Describe the laboratory requirement for the Life Science: Biology Regents and the science and engineering practices it assesses, including identifying variables and controls, analyzing data, and evaluating experimental design (NYSSLS SEPs; planning and carrying out investigations).

What this topic is asking

The Life Science: Biology Regents is three-dimensional, and one of the three dimensions is the science and engineering practices (SEPs), what scientists actually do. You will not face a separate practical exam, but investigation skills are woven through the question clusters, and you must complete a laboratory requirement to be allowed to sit the exam at all. This page covers both the rule and the skills.

The laboratory requirement

This requirement is unchanged from the Living Environment exam. Note that 1200 minutes is the laboratory time during the year, not the exam: the written exam is about three hours. The point of the requirement is that genuine investigation skills can only be built by doing real laboratory work.

The eight science and engineering practices

The clusters are written to assess the eight SEPs of the New York State Science Learning Standards:

1. Asking questions and defining problems
2. Developing and using models
3. Planning and carrying out investigations
4. Analyzing and interpreting data
5. Using mathematics and computational thinking
6. Constructing explanations and designing solutions
7. Engaging in argument from evidence
8. Obtaining, evaluating, and communicating information

In practice, the most common tasks are interpreting a graph, designing or fixing an experiment, and writing a claim supported by evidence and reasoning.

Variables and controls

A good investigation changes one independent variable at a time, keeps the others constant, and compares against a control. Cluster questions frequently give an experiment and ask you to name the variables, identify the control, or explain why a control is needed (so any difference can be attributed to the treatment rather than to something else).

Reliability and valid conclusions

Two ideas the exam rewards:

• Repetition and large samples reduce the effect of random error and let you calculate an average, making results more reliable.

■ Material provided:
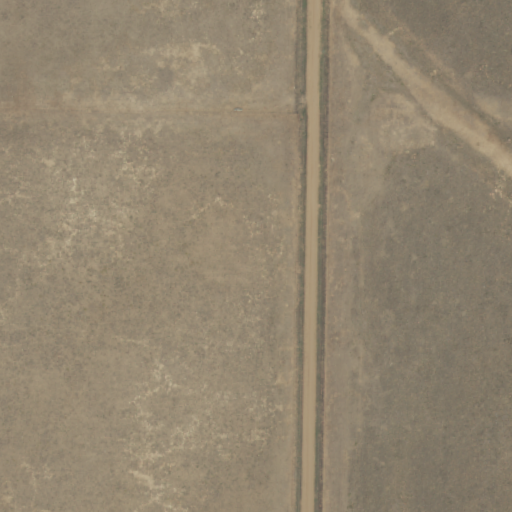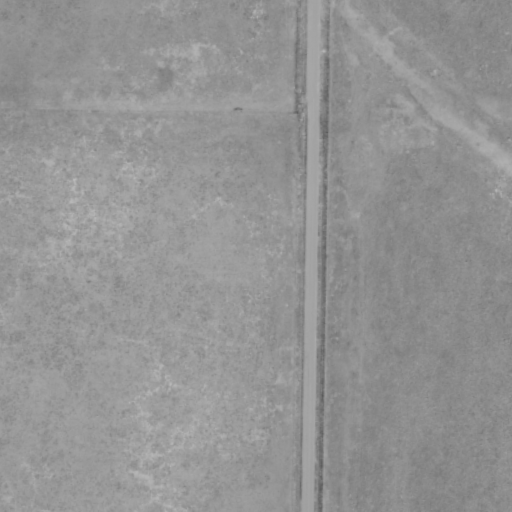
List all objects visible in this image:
road: (314, 256)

■ What the exercise asks: Pick up the page on the Biology Regents lab requirement and science practices after its last line and continue it. The listing is not related to the page on the biology lab requirement.

■ Task answer:
• A conclusion must be supported by the data. The exam often asks whether a claim is justified, and a good answer points to the specific evidence (a trend on the graph, a difference between groups) and the reasoning that links it to the claim.

Learning from the classic investigations

The four laboratory activities that defined the old Living Environment Part D remain ideal practice, because the new clusters draw on the same skills:

• Diffusion Through a Membrane (selective permeability, osmosis): see the cell membrane and transport.
• The Beaks of Finches (natural selection, competition): see natural selection and adaptation.
• Making Connections (the effect of exercise on muscle fatigue and pulse, experimental design): see transport, gas exchange and nutrition.
• Relationships and Biodiversity (using molecular and structural evidence to infer relatedness): see evidence for evolution.

Try this

Q1. In an experiment, the amount of fertilizer given to plants is changed and their height is measured. Identify the independent and dependent variables. [2]

• Cue. Independent: amount of fertilizer. Dependent: plant height.

Q2. Explain why repeating measurements and averaging them improves an experiment. [2]

• Cue. Repetition reduces the impact of random error and anomalies, and an average is more representative, making the results more reliable.